After the Final Thoughts – This is All True!

While my wife was on the cruise, I was diagnosed with the flu. I reached a sad state of existence by Wed, and she returned late on Thursday night. While she was gone early in the trip, she had told me a couple of stories about a young man that was behaving badly.

Before I continue, let me just say that I cannot make this stuff up, and I always tell the truth in these stories. What I am about to tell you is another form of Big Magic confirmation for me. Now I know the reason that I captured this original story and here it is.

For the first few days of the cruise, there was a young man that was acting fairly outrageous. Directly in front of my wife, he stopped and looked my daugher up and down as they passed him in the hallway. They continuously encountered him, with him being persistent trying to get my wife to dance, to take her hat for the hairy man contest, and other miscellaneous things like hot tubbing when my daugher was there. My wife and daughter tried to avoid him as much as possible, but this guy was “everywhere” is what she told me.

Friday morning, as I started coming out of a stupor from the flu, Toni recounted a story for me. She said, “Do you remember the dreadlock guy I was telling you about?”. I said yes, I think so. She said, “Well, after Tuesday, we stopped seeing him. It was like he suddenly disappeared from the ship.” She continued: “As we were getting off the ship, we heard this story that someone was being arrested by the FBI for committing a sexual assault on the ship. We think it was that guy that kept bothering us.”

Today she verified the story by doing a little research.
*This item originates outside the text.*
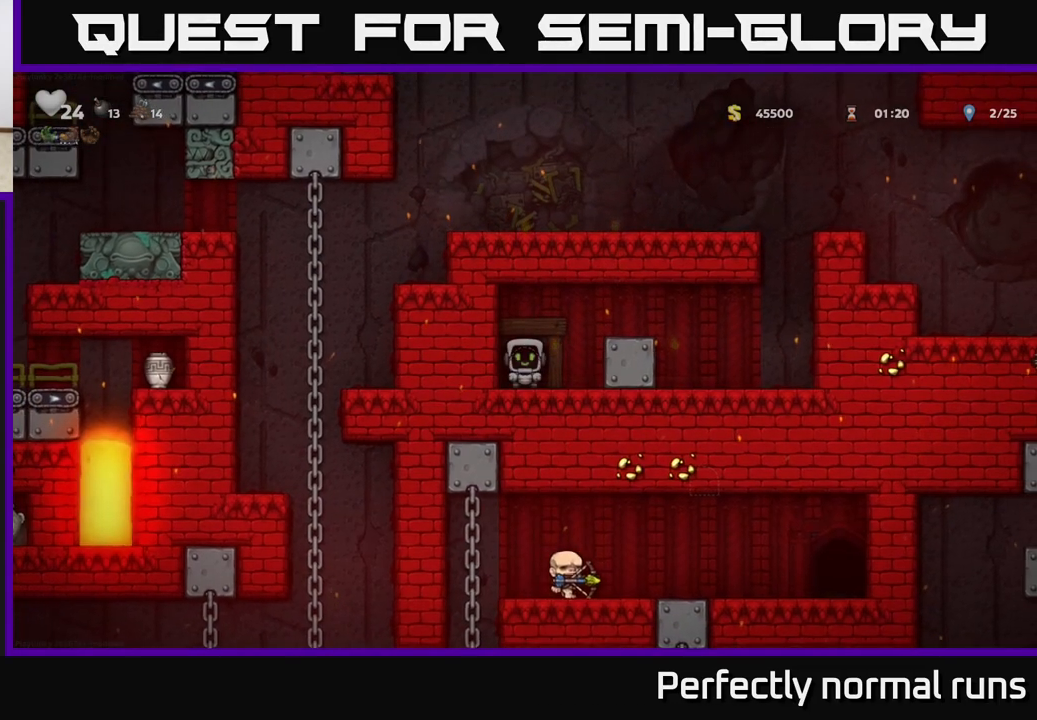
{"buttons": [], "left_stick": "right", "right_stick": "center", "events": [[250, "left_stick", "right"], [300, "A", "down"], [500, "A", "up"]]}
Without going into details, this guy was arrested and could be facing a long prison sentence for the unspeakable act that he committed. If you want the details, here they are from a Jacksonville news station. Based on his mug shot, it looks like someone in the jail didn’t take kindly to his bad behavior while he was on the ship. My wife said the kid was starved for attention. Well, now he has the attention for all the wrong reasons.